Remember the figures on the left represent the expected value of each outcome, for example, for the Test Market Branch, if the market is Favorable, and the product is Marketed, and the Demand is Low, the expected value of the Low outcome will be: Payoff of Product 1 + Payoff from Product 2 - Marketing Study Cost = \$300,000 + \$1,000,000 - \$200,000 = \$1,100,000. We are given the prior probabilities for Low Demand (L), Medium Demand (M) and High Demand (H).

P(L) = 0.3, P(M) = 0.6 and P(H) = 0.1

We are also given the likelihoods (conditional probabilities) of the market research being favorable given the demand.

P(F|L) = 0.3                                                     P(U|L) = 0.7

P(F|M) = 0.6                                                    P(U|M) = 0.4

P(F|H) = 0.8                                                    P(U|H) = 0.2

From the decision tree, the posterior probabilities/ conditional probabilities we need are (start from the right of the tree and move to your left – look at the decision at the first circle from your right and then the decision at the second circle):

P(L|F), P(M|F), P(H|F), P(L|U), P(M|U), P(H|U).

We will also need the P(F) and P(U).

If you recall from conditional probability P (A∩B) = P(B) × P(A|B)

Therefore to find these probabilities we first need to find the probabilities of the intersections.

P(F∩L) = P(L) ×  P(F|L) = (0.3) × (0.3) = 0.09

Similarly:

P(F∩M) = (0.6) × (0.6) = 0.36

P(F∩H) = (0.1) × (0.8) = 0.08

Therefore, P(F) = P(F∩L) + P(F∩M) + P(F∩H) = 0.09 +0.36 + 0.08 = 0.53

(The marginal probability is the sum of all the intersections of one particular outcome)

Now the

P(U∩L) = P(L) × P(U|L) = (0.3) ×  (0.7) = 0.21

Similarly

P(U∩M) = (0.6) × (0.4) = 0.24

P(U∩H) = (0.1) ×  (0.2) = 0.02

Therefore,

P(U) = P(U∩L) + P(U∩M) + P(U∩H) = 0.21 + 0.24 + 0.02 = 0.47

We can now find:

P(L|F), P(M|F), P(H|F), P(L|U), P(M|U), P(H|U).

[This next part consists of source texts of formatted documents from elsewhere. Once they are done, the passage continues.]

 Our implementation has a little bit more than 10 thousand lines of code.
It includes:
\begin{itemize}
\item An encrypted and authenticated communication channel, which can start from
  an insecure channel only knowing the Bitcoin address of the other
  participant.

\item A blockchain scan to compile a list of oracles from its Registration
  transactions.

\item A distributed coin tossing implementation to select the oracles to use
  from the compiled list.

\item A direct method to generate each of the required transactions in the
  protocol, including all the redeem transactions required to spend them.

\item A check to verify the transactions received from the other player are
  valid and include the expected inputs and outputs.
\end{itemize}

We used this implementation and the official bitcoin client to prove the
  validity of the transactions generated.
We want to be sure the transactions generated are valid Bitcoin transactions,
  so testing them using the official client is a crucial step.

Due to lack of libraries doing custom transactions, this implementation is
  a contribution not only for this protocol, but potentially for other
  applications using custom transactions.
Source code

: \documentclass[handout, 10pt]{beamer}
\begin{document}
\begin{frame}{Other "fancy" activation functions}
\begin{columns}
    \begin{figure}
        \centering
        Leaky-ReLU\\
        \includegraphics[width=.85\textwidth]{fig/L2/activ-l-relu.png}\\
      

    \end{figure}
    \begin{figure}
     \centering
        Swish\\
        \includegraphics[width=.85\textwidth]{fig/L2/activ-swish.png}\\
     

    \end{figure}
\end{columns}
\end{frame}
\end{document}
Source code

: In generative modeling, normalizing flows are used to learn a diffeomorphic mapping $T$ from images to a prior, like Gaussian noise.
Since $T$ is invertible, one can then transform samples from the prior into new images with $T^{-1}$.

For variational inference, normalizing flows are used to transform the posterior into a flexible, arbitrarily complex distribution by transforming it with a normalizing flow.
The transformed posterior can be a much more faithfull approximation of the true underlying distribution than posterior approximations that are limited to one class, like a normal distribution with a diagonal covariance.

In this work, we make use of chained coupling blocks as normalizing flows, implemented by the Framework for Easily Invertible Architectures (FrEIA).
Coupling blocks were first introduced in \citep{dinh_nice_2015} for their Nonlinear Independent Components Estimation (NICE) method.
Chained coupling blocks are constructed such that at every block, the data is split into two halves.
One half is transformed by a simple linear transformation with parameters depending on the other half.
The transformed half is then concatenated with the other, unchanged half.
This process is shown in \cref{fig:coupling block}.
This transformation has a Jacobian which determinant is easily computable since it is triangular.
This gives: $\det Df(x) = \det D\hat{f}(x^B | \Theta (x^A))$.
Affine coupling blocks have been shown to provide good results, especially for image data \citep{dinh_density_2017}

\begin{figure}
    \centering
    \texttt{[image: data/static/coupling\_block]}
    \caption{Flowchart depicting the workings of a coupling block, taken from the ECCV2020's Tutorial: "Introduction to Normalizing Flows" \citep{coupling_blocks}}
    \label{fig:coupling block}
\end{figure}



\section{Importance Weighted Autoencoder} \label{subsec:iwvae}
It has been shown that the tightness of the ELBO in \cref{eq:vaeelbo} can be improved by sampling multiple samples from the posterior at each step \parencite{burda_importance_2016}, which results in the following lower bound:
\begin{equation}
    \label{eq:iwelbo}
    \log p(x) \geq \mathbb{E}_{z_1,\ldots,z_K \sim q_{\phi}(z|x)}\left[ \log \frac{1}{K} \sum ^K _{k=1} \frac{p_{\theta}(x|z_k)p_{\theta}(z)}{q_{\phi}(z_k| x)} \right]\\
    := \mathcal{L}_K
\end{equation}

P(L|F) = P(L∩F) / P (F) = 0.09/ 0.53 = 0.17

Similarly

P(M|F) = 0.36/0.53 = 0.68

P(H|F) = 0.08/0.53 = 0.15

P(L|U) = 0.21/0.47 = 0.45

P(M|U) = 0.24/0.47 = 0.51

P(H|U) = 0.02/0.47 = 0.04

Based on these probabilities we can fill in the information into our decision tree. The solution is: not to do a market study but market directly the products, and should receive a profit of \$2,060,000.

Remember, to calculate the expected value of an event we multiply the probability of each of its outcome by the outcome's expected value, and sum these values e.g. for the Not Test Marker Branch, let's look at the circle for when the products are Marketed. The expected value is (0.3 ×  \$1,300,000 + 0.6 × \$2,100,000 + 0.1 × \$4,100,000 = \$2,060,000).

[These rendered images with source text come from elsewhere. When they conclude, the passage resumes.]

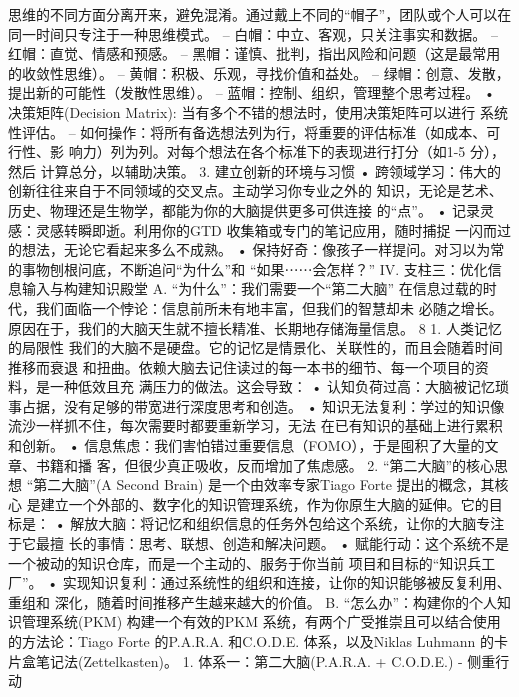 \documentclass[a4paper,12pt]{article}
\begin{document}
\begin{multicols}{2}
    思维的不同方面分离开来，避免混淆。通过戴上不同的``帽子''，团队或个人可以在
    同一时间只专注于一种思维模式。 --
    白帽：中立、客观，只关注事实和数据。 -- 红帽：直觉、情感和预感。 --
    黑帽：谨慎、批判，指出风险和问题（这是最常用的收敛性思维）。 --
    黄帽：积极、乐观，寻找价值和益处。 --
    绿帽：创意、发散，提出新的可能性（发散性思维）。 --
    蓝帽：控制、组织，管理整个思考过程。 • 决策矩阵(Decision Matrix):
    当有多个不错的想法时，使用决策矩阵可以进行 系统性评估。 --
    如何操作：将所有备选想法列为行，将重要的评估标准（如成本、可行性、影
    响力）列为列。对每个想法在各个标准下的表现进行打分（如1-5 分），然后
    计算总分，以辅助决策。 3. 建立创新的环境与习惯 •
    跨领域学习：伟大的创新往往来自于不同领域的交叉点。主动学习你专业之外的
    知识，无论是艺术、历史、物理还是生物学，都能为你的大脑提供更多可供连接
    的``点''。 • 记录灵感：灵感转瞬即逝。利用你的GTD
    收集箱或专门的笔记应用，随时捕捉
    一闪而过的想法，无论它看起来多么不成熟。 •
    保持好奇：像孩子一样提问。对习以为常的事物刨根问底，不断追问``为什么''和
    ``如果⋯⋯会怎样？'' IV. 支柱三：优化信息输入与构建知识殿堂 A.
    ``为什么''：我们需要一个``第二大脑''
    在信息过载的时代，我们面临一个悖论：信息前所未有地丰富，但我们的智慧却未
    必随之增长。原因在于，我们的大脑天生就不擅长精准、长期地存储海量信息。
    8 1. 人类记忆的局限性
    我们的大脑不是硬盘。它的记忆是情景化、关联性的，而且会随着时间推移而衰退
    和扭曲。依赖大脑去记住读过的每一本书的细节、每一个项目的资料，是一种低效且充
    满压力的做法。这会导致： •
    认知负荷过高：大脑被记忆琐事占据，没有足够的带宽进行深度思考和创造。
    •
    知识无法复利：学过的知识像流沙一样抓不住，每次需要时都要重新学习，无法
    在已有知识的基础上进行累积和创新。 •
    信息焦虑：我们害怕错过重要信息（FOMO），于是囤积了大量的文章、书籍和播
    客，但很少真正吸收，反而增加了焦虑感。 2. ``第二大脑''的核心思想
    ``第二大脑''(A Second Brain) 是一个由效率专家Tiago Forte
    提出的概念，其核心
    是建立一个外部的、数字化的知识管理系统，作为你原生大脑的延伸。它的目标是：
    •
    解放大脑：将记忆和组织信息的任务外包给这个系统，让你的大脑专注于它最擅
    长的事情：思考、联想、创造和解决问题。 •
    赋能行动：这个系统不是一个被动的知识仓库，而是一个主动的、服务于你当前
    项目和目标的``知识兵工厂''。 •
    实现知识复利：通过系统性的组织和连接，让你的知识能够被反复利用、重组和
    深化，随着时间推移产生越来越大的价值。 B.
    ``怎么办''：构建你的个人知识管理系统(PKM) 构建一个有效的PKM
    系统，有两个广受推崇且可以结合使用的方法论：Tiago Forte 的P.A.R.A.
    和C.O.D.E. 体系，以及Niklas Luhmann 的卡片盒笔记法(Zettelkasten)。
    1. 体系一：第二大脑(P.A.R.A. + C.O.D.E.) - 侧重行动

\end{multicols}
\end{document}
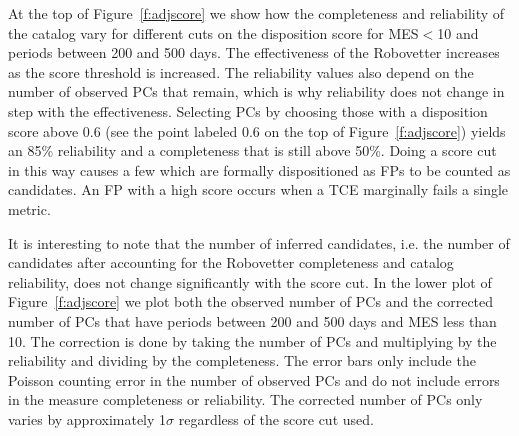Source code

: At the top of Figure~\ref{f:adjscore} we show how the completeness and reliability of the catalog vary for different cuts on the disposition score for MES$<$10 and periods between 200 and 500 days. The effectiveness of the Robovetter increases as the score threshold is increased. The reliability values also depend on the number of observed PCs that remain, which is why reliability does not change in step with the effectiveness. Selecting PCs by choosing those with a disposition score above 0.6 (see the point labeled 0.6 on the top of Figure~\ref{f:adjscore}) yields an 85\% reliability and a completeness that is still above 50\%. Doing a score cut in this way causes a few  which are formally dispositioned as FPs to be counted as candidates. An FP with a high score occurs when a TCE marginally fails a single metric.  

It is interesting to note that the number of inferred candidates, i.e. the number of candidates after accounting for the Robovetter completeness and catalog reliability, does not change significantly with the score cut. In the lower plot of Figure~\ref{f:adjscore} we plot both the observed number of PCs and the corrected number of PCs that have periods between 200 and 500 days and MES less than 10.  The correction is done by taking the number of PCs and multiplying by the reliability and dividing by the completeness.  The error bars only include the Poisson counting error in the number of observed PCs and do not include errors in the measure completeness or reliability. The corrected number of PCs only varies by approximately 1$\sigma$ regardless of the score cut used.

Remember, we always choose a decision (i.e. represented by the square), which has the higher value (in the case of maximizing profit). For example for the first square where we have Test Market or Not to Test Market, the value of Test Market is \$1,855,320 and for Not to Test Market is \$2,060,000. We choose the higher between the two, in this case is \$2,060,000 - Not to Test Market.